My friend Terrie (not her real name) is a woman whose edges have pretty much dissolved. Her exterior is attractive, polished, well put together with a great sense of humor. But her integrity around money, poorly defined for many years, has now led her to the precipice of a fourth arrest for misappropriating funds. She got paid for a job she did not complete and then continued using the client’s credit card number. I just called it misappropriating. How quaint. The DA called it a felony misdemeanor.
If you described Terrie’s situation to other people, most would probably declare that they could never do such a thing. But they might borrow some petty cash, or use funds from a work project to float themselves a temporary loan during a rough patch, paying it back as soon as the emergency passed.
Want to know how many times you can use someone’s credit card, money, or company funds without permission?

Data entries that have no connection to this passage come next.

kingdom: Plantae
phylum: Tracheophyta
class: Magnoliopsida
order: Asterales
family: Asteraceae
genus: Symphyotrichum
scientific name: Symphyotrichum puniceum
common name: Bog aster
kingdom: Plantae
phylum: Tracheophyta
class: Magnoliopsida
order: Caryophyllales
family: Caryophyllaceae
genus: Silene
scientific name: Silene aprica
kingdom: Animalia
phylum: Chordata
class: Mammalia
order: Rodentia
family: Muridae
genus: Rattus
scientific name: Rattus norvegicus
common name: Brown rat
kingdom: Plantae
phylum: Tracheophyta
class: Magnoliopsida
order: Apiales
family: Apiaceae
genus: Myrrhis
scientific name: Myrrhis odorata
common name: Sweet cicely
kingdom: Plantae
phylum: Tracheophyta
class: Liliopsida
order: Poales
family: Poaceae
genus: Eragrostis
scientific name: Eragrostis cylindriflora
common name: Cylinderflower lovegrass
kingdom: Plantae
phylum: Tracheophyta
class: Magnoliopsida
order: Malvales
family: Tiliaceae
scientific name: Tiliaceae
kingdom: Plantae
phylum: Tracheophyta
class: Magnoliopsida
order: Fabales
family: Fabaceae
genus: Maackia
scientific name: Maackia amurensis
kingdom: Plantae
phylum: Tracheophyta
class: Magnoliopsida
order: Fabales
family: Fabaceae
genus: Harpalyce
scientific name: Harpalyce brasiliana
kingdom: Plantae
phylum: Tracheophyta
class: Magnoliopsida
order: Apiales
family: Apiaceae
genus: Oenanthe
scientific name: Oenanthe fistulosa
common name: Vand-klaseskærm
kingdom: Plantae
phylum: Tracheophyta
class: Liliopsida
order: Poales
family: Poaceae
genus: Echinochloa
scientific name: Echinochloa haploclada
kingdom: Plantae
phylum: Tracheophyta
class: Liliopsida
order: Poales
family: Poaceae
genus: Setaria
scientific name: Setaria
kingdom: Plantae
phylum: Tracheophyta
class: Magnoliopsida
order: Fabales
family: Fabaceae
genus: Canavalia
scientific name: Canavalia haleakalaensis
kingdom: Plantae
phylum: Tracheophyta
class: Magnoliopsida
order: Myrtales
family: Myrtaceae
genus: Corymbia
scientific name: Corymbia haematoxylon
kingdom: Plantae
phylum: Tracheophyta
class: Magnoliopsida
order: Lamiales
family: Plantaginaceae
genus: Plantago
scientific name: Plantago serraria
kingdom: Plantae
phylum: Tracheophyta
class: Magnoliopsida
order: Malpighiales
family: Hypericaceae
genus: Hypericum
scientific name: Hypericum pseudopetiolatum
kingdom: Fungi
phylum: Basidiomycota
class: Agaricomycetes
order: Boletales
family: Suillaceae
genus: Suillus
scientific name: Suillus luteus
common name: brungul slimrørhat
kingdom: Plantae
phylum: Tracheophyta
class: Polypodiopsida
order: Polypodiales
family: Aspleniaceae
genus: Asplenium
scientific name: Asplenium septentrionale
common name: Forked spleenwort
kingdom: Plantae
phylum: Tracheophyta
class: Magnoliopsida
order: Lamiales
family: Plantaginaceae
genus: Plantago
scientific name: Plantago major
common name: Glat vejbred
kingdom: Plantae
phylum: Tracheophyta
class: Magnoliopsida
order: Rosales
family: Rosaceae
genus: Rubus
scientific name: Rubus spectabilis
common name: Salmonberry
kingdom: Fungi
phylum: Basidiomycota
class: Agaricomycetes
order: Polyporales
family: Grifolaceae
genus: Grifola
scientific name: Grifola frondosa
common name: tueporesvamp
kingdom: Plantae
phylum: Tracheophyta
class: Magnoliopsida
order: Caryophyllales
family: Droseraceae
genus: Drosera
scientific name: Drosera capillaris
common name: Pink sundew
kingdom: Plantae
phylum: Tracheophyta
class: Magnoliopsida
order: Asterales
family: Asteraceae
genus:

Five times: never, never, never, never, and never. A quick “loan” of a couple hundred dollars, or a couple thousand dollars, is the first step down that proverbial slippery slope to doing it again, and doing it for more.
When we read about the government agency head who gets his house re-modeled as a “gift” from a constituent, or the executive who borrows from his expense account to cover the kids’ tuition, or the doctor who sells hospital drugs on the side, or the construction manager who cut corners with inferior materials and pockets the difference…they all begin with a teeny-weeny bending of the rules done over and over again.
It all starts so simply, going down easy like ice cream.
Are there places where your integrity has begun to melt around the edges? Is it in not quite completing the work you contracted to do, but patching it over to look like you did? Taking a few short cuts in the quality of that product you’ve been paid to deliver? How about signing those business car service vouchers for some personal trips? Has the office supply room become your one-stop-shop? Using the company Fedex account for shipping your personal items? Do you take the occasional shopping spree with the funds from a seldom-used business budget line? After all, who would know?
It’s all stealing, make no mistake. And it is smooth and sweet and small – just like a teaspoonful of ice cream – until its not, and you’re left facing public ridicule, the loss of your livelihood, a steep fine and a stretch in prison.